[Start of section]

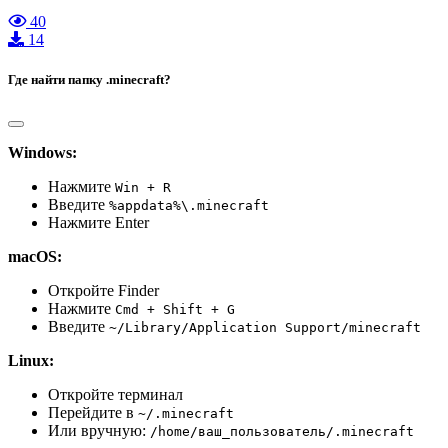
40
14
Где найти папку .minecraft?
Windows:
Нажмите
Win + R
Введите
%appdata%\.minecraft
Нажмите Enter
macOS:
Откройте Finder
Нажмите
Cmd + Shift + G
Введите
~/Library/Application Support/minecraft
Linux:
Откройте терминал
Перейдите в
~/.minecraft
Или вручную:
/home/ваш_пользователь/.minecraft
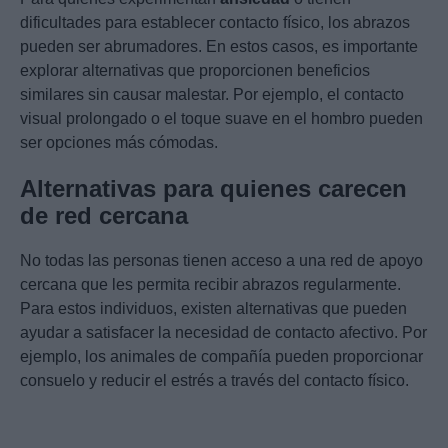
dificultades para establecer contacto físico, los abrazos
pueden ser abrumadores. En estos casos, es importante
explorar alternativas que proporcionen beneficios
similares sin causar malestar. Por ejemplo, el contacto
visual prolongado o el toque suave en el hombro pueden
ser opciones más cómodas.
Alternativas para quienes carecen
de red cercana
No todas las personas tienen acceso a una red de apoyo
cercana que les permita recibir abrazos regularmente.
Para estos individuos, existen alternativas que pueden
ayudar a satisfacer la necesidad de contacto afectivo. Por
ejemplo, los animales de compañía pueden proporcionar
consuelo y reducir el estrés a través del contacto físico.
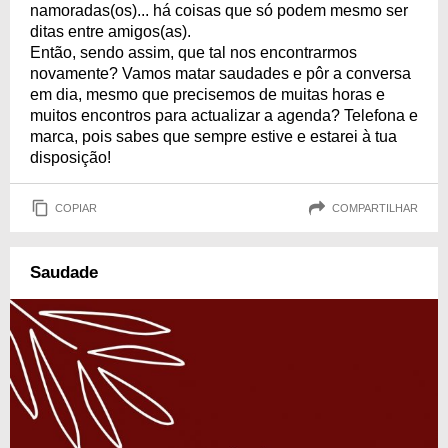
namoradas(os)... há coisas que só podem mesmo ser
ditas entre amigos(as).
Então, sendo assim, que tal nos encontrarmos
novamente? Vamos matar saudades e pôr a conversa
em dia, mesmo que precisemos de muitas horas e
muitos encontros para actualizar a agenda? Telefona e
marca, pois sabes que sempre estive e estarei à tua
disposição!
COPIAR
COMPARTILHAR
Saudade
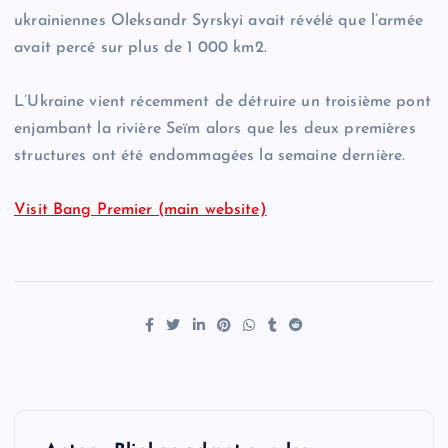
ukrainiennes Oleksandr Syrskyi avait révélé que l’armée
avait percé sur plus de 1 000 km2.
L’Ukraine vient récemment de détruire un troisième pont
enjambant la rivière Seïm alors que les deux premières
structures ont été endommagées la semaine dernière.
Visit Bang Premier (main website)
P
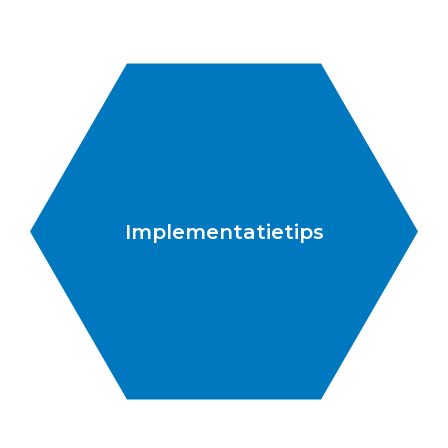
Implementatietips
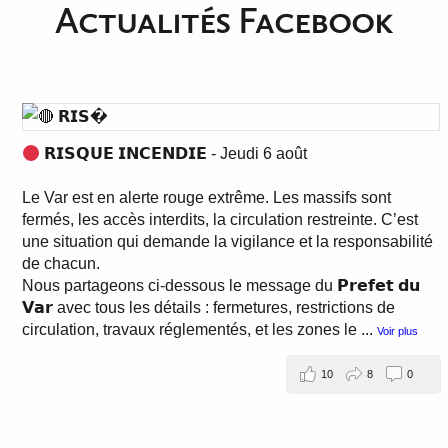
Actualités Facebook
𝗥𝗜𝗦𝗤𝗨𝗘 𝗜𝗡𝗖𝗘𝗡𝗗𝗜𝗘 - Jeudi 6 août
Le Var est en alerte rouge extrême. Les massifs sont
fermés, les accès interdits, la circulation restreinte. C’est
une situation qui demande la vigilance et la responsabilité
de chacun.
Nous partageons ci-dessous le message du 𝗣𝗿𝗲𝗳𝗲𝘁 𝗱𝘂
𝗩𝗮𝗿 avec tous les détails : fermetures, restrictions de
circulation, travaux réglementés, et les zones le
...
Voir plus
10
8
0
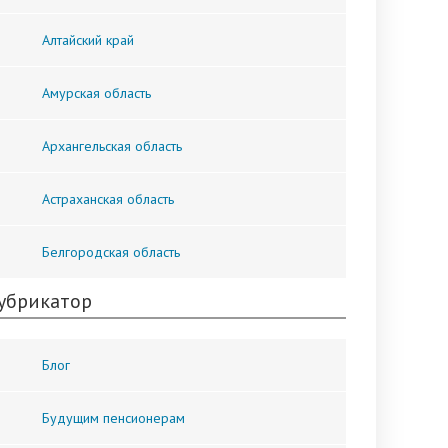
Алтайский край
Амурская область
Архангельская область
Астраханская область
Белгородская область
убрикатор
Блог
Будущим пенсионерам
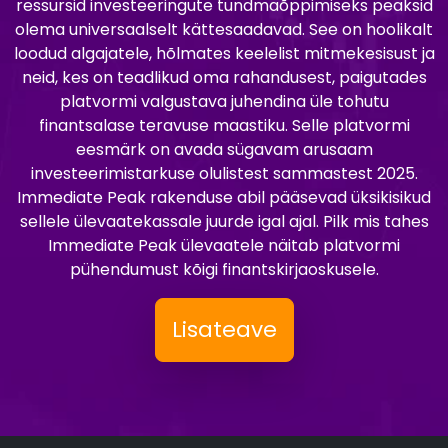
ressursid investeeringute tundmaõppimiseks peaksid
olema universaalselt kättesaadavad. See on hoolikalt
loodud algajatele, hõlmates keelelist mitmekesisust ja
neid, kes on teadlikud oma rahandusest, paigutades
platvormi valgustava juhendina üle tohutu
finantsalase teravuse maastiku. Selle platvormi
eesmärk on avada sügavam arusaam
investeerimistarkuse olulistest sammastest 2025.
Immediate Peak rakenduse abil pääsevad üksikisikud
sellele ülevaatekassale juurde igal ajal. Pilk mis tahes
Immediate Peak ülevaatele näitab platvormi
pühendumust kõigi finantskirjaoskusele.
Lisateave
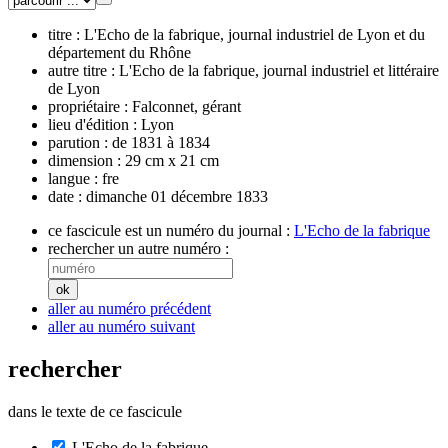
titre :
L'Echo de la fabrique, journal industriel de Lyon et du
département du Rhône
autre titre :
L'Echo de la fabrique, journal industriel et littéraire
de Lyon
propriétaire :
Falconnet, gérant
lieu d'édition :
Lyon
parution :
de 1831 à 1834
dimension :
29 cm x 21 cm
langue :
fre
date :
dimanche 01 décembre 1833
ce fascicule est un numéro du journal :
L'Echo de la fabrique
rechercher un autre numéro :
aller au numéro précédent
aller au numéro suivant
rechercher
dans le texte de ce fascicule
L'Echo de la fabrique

[End of section]

• _Exercise requirements_
Reproduce every line of text in the data above word for word, and leave the pictures out of your answer.

• _Expected output_
40
14
Где найти папку .minecraft?
Windows:
Нажмите
Win + R
Введите
%appdata%\.minecraft
Нажмите Enter
macOS:
Откройте Finder
Нажмите
Cmd + Shift + G
Введите
~/Library/Application Support/minecraft
Linux:
Откройте терминал
Перейдите в
~/.minecraft
Или вручную:
/home/ваш_пользователь/.minecraft
dificultades para establecer contacto físico, los abrazos
pueden ser abrumadores. En estos casos, es importante
explorar alternativas que proporcionen beneficios
similares sin causar malestar. Por ejemplo, el contacto
visual prolongado o el toque suave en el hombro pueden
ser opciones más cómodas.
Alternativas para quienes carecen
de red cercana
No todas las personas tienen acceso a una red de apoyo
cercana que les permita recibir abrazos regularmente.
Para estos individuos, existen alternativas que pueden
ayudar a satisfacer la necesidad de contacto afectivo. Por
ejemplo, los animales de compañía pueden proporcionar
consuelo y reducir el estrés a través del contacto físico.
namoradas(os)... há coisas que só podem mesmo ser
ditas entre amigos(as).
Então, sendo assim, que tal nos encontrarmos
novamente? Vamos matar saudades e pôr a conversa
em dia, mesmo que precisemos de muitas horas e
muitos encontros para actualizar a agenda? Telefona e
marca, pois sabes que sempre estive e estarei à tua
disposição!
COPIAR
COMPARTILHAR
Saudade
ukrainiennes Oleksandr Syrskyi avait révélé que l’armée
avait percé sur plus de 1 000 km2.
L’Ukraine vient récemment de détruire un troisième pont
enjambant la rivière Seïm alors que les deux premières
structures ont été endommagées la semaine dernière.
Visit Bang Premier (main website)
P
Implementatietips
Actualités Facebook
𝗥𝗜𝗦𝗤𝗨𝗘 𝗜𝗡𝗖𝗘𝗡𝗗𝗜𝗘 - Jeudi 6 août
Le Var est en alerte rouge extrême. Les massifs sont
fermés, les accès interdits, la circulation restreinte. C’est
une situation qui demande la vigilance et la responsabilité
de chacun.
Nous partageons ci-dessous le message du 𝗣𝗿𝗲𝗳𝗲𝘁 𝗱𝘂
𝗩𝗮𝗿 avec tous les détails : fermetures, restrictions de
circulation, travaux réglementés, et les zones le
...
Voir plus
10
8
0
Алтайский край
Амурская область
Архангельская область
Астраханская область
Белгородская область
убрикатор
Блог
Будущим пенсионерам
ressursid investeeringute tundmaõppimiseks peaksid
olema universaalselt kättesaadavad. See on hoolikalt
loodud algajatele, hõlmates keelelist mitmekesisust ja
neid, kes on teadlikud oma rahandusest, paigutades
platvormi valgustava juhendina üle tohutu
finantsalase teravuse maastiku. Selle platvormi
eesmärk on avada sügavam arusaam
investeerimistarkuse olulistest sammastest 2025.
Immediate Peak rakenduse abil pääsevad üksikisikud
sellele ülevaatekassale juurde igal ajal. Pilk mis tahes
Immediate Peak ülevaatele näitab platvormi
pühendumust kõigi finantskirjaoskusele.
Lisateave
titre :
L'Echo de la fabrique, journal industriel de Lyon et du
département du Rhône
autre titre :
L'Echo de la fabrique, journal industriel et littéraire
de Lyon
propriétaire :
Falconnet, gérant
lieu d'édition :
Lyon
parution :
de 1831 à 1834
dimension :
29 cm x 21 cm
langue :
fre
date :
dimanche 01 décembre 1833
ce fascicule est un numéro du journal :
L'Echo de la fabrique
rechercher un autre numéro :
aller au numéro précédent
aller au numéro suivant
rechercher
dans le texte de ce fascicule
L'Echo de la fabrique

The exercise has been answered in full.